Selain membangun rumah baru, program ini juga memberi perhatian besar pada perbaikan rumah yang tidak layak huni.
Studi Antarnegara dan Arah Kebijakan
Fahri menyoroti praktik sukses di Singapura dan Turki, di mana negara berperan aktif dalam menyediakan perumahan murah secara sistemik.

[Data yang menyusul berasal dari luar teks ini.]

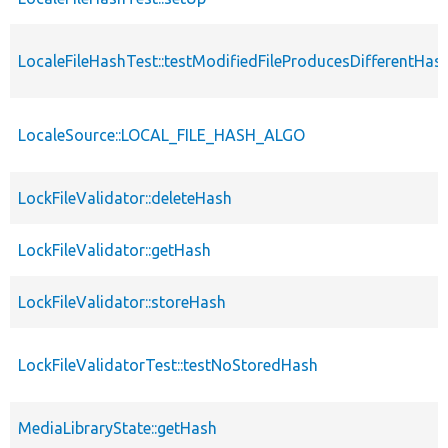
LocaleFileHashTest::testModifiedFileProducesDifferentHas
LocaleSource::LOCAL_FILE_HASH_ALGO
LockFileValidator::deleteHash
LockFileValidator::getHash
LockFileValidator::storeHash
LockFileValidatorTest::testNoStoredHash
MediaLibraryState::getHash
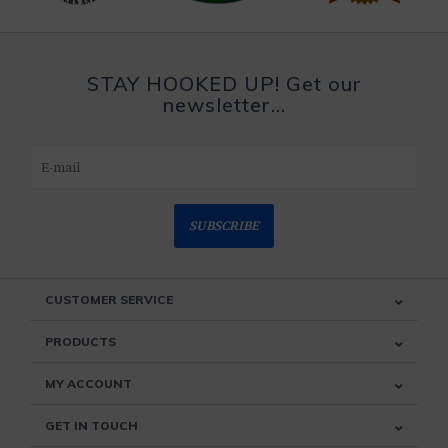
STAY HOOKED UP! Get our
newsletter...
SUBSCRIBE
CUSTOMER SERVICE
PRODUCTS
MY ACCOUNT
GET IN TOUCH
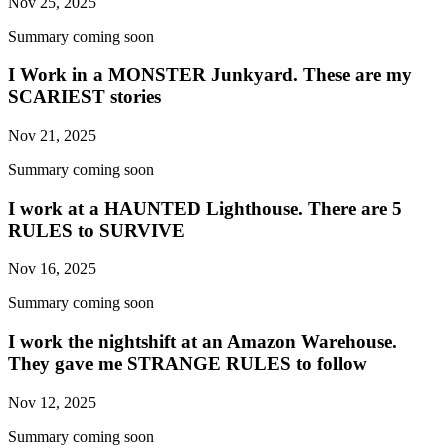
Nov 25, 2025
Summary coming soon
I Work in a MONSTER Junkyard. These are my
SCARIEST stories
Nov 21, 2025
Summary coming soon
I work at a HAUNTED Lighthouse. There are 5
RULES to SURVIVE
Nov 16, 2025
Summary coming soon
I work the nightshift at an Amazon Warehouse.
They gave me STRANGE RULES to follow
Nov 12, 2025
Summary coming soon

Ia ingin mengambil contoh kebijakan dari negara-negara tersebut sebagai rujukan untuk Indonesia, dengan dukungan Presiden dan koordinasi lintas kementerian seperti Kementerian BUMN dan Kementerian PKP.

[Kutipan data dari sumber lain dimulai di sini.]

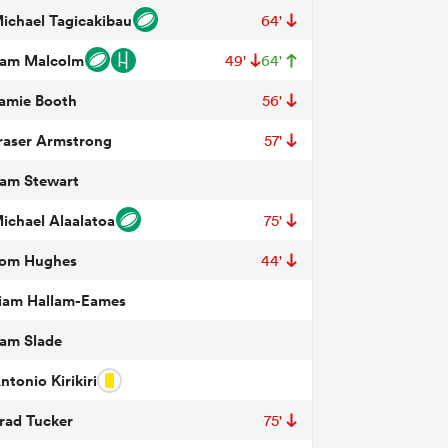
ichael Tagicakibau
64'
am Malcolm
49'
64'
amie Booth
56'
raser Armstrong
57'
am Stewart
ichael Alaalatoa
75'
om Hughes
44'
iam Hallam-Eames
am Slade
ntonio Kirikiri
rad Tucker
75'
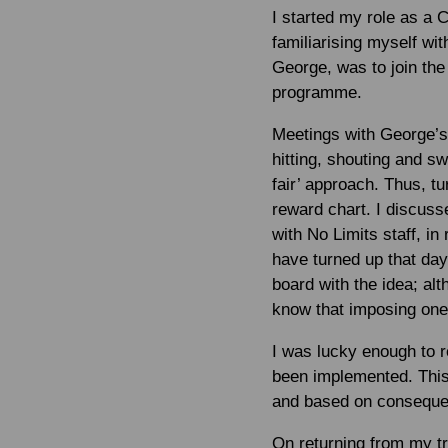
I started my role as a 
familiarising myself wit
George, was to join the
programme.
Meetings with George’s 
hitting, shouting and s
fair’ approach. Thus, t
reward chart. I discuss
with No Limits staff, in
have turned up that day
board with the idea; al
know that imposing one 
I was lucky enough to r
been implemented. This 
and based on consequen
On returning from my tra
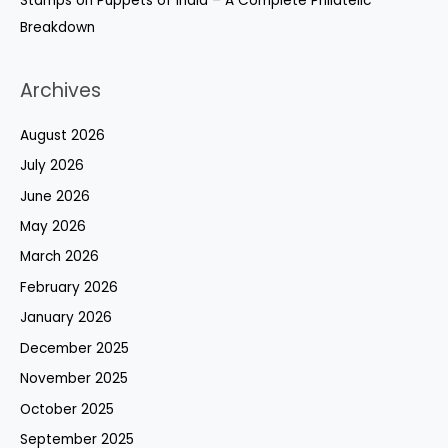
Stamps on Puppets of India – A Complete Philatelic
Breakdown
Archives
August 2026
July 2026
June 2026
May 2026
March 2026
February 2026
January 2026
December 2025
November 2025
October 2025
September 2025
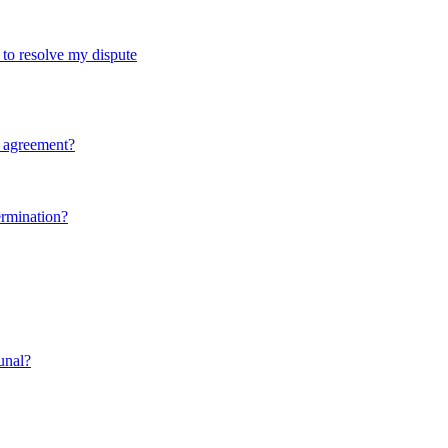
d to resolve my dispute
y agreement?
ermination?
bunal?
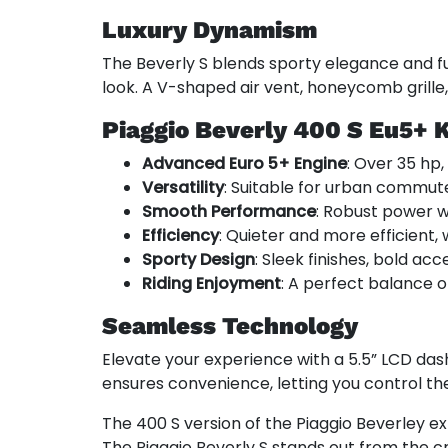
Luxury Dynamism
The Beverly S blends sporty elegance and fun
look. A V-shaped air vent, honeycomb grille
Piaggio Beverly 400 S Eu5+ 
Advanced Euro 5+ Engine
: Over 35 hp,
Versatility
: Suitable for urban commute
Smooth Performance
: Robust power wi
Efficiency
: Quieter and more efficient,
Sporty Design
: Sleek finishes, bold acc
Riding Enjoyment
: A perfect balance o
Seamless Technology
Elevate your experience with a 5.5” LCD das
ensures convenience, letting you control the
The 400 S version of the Piaggio Beverley ex
The Piaggio Beverly S stands out from the cr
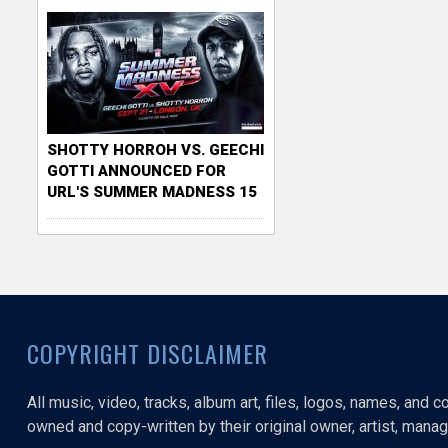
SHOTTY HORROH VS. GEECHI
GOTTI ANNOUNCED FOR
URL'S SUMMER MADNESS 15
COPYRIGHT DISCLAIMER
All music, video, tracks, album art, files, logos, names, and 
owned and copy-written by their original owner, artist, manage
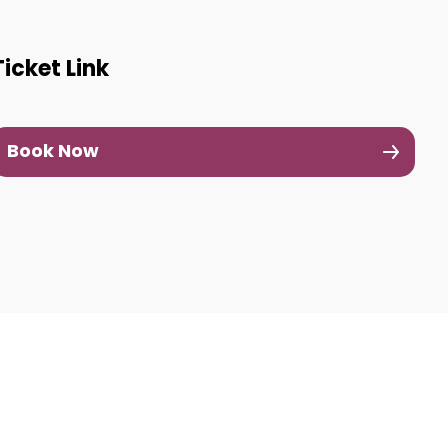
Ticket Link
Book Now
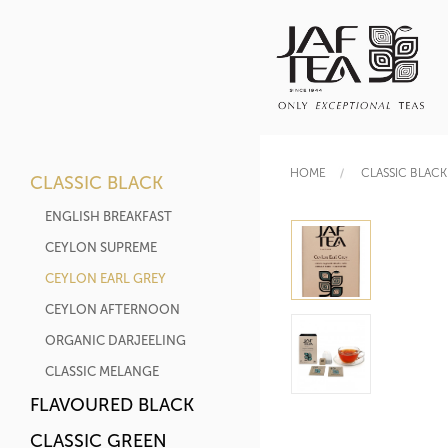
HOME
CLASSIC BLACK
CLASSIC BLACK
ENGLISH BREAKFAST
CEYLON SUPREME
CEYLON EARL GREY
CEYLON AFTERNOON
ORGANIC DARJEELING
CLASSIC MELANGE
FLAVOURED BLACK
CLASSIC GREEN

Pada awal Agustus 2025, Kementerian PKP dan Bappenas mengadakan pertemuan untuk menyelaraskan desain kebijakan, sekaligus mengintegrasikan program 3 juta rumah ke dalam rencana pembangunan nasional. Program ini diharapkan dapat menjadi wujud nyata janji kampanye Presiden Prabowo Subianto.
Status dan Tantangan
-
Saat ini pembentukan lembaga offtaker dan penerapan subsidi tanah masih berada pada tahap kajian kebijakan.
-
Tata kelola yang jelas dibutuhkan agar tidak terjadi tumpang tindih kewenangan antara kementerian terkait.
-
Basis data backlog secara real-time diperlukan untuk memastikan subsidi dan distribusi rumah tepat sasaran.

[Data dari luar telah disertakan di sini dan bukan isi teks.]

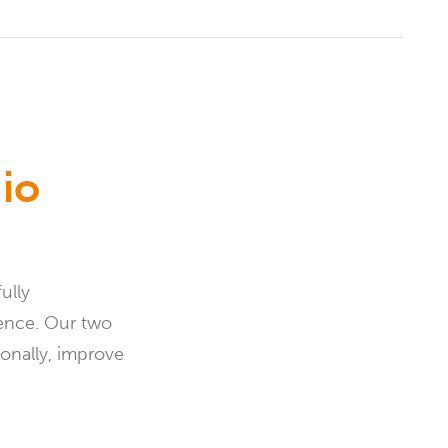
io
ully
ience. Our two
onally, improve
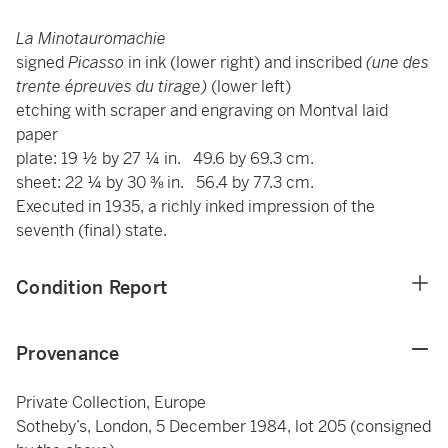
La Minotauromachie
signed
Picasso
in ink (lower right) and inscribed
(une des
trente épreuves du tirage)
(lower left)
etching with scraper and engraving on Montval laid
paper
plate: 19 ½ by 27 ¼ in. 49.6 by 69.3 cm.
sheet: 22 ¼ by 30 ⅜ in. 56.4 by 77.3 cm.
Executed in 1935, a richly inked impression of the
seventh (final) state.
Condition Report
Provenance
Private Collection, Europe
Sotheby’s, London, 5 December 1984, lot 205 (consigned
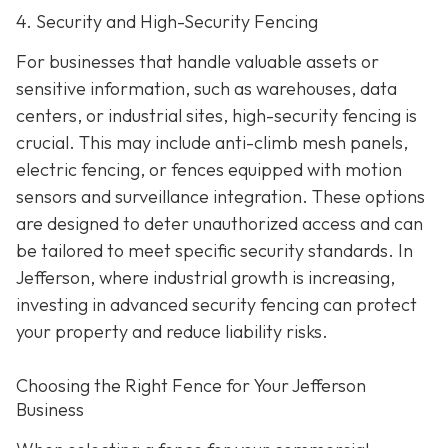
4. Security and High-Security Fencing
For businesses that handle valuable assets or
sensitive information, such as warehouses, data
centers, or industrial sites, high-security fencing is
crucial. This may include anti-climb mesh panels,
electric fencing, or fences equipped with motion
sensors and surveillance integration. These options
are designed to deter unauthorized access and can
be tailored to meet specific security standards. In
Jefferson, where industrial growth is increasing,
investing in advanced security fencing can protect
your property and reduce liability risks.
Choosing the Right Fence for Your Jefferson
Business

Polemik Ukuran Rumah: Tetap Tipe 36
Menanggapi wacana untuk mengecilkan luas rumah subsidi menjadi 18 hingga 25 meter persegi, Fahri menegaskan bahwa ukuran minimal rumah subsidi tetap mengacu pada tipe 36 sesuai ketentuan yang berlaku. Legislator dan berbagai organisasi masyarakat juga menolak pengurangan ukuran rumah karena dinilai menurunkan kualitas hunian.
Kesimpulan dan Outlook
Usulan subsidi tanah yang digabungkan dengan sistem offtaker nasional merupakan langkah reformasi penting dalam kebijakan perumahan. Fokusnya adalah menekan biaya dari sisi struktur harga, bukan hanya meringankan cicilan. Jika diterapkan dengan tata kelola yang baik, skema ini berpotensi menjadi model baru penyediaan perumahan rakyat dan memperkecil jurang antara janji politik dengan realisasi di lapangan.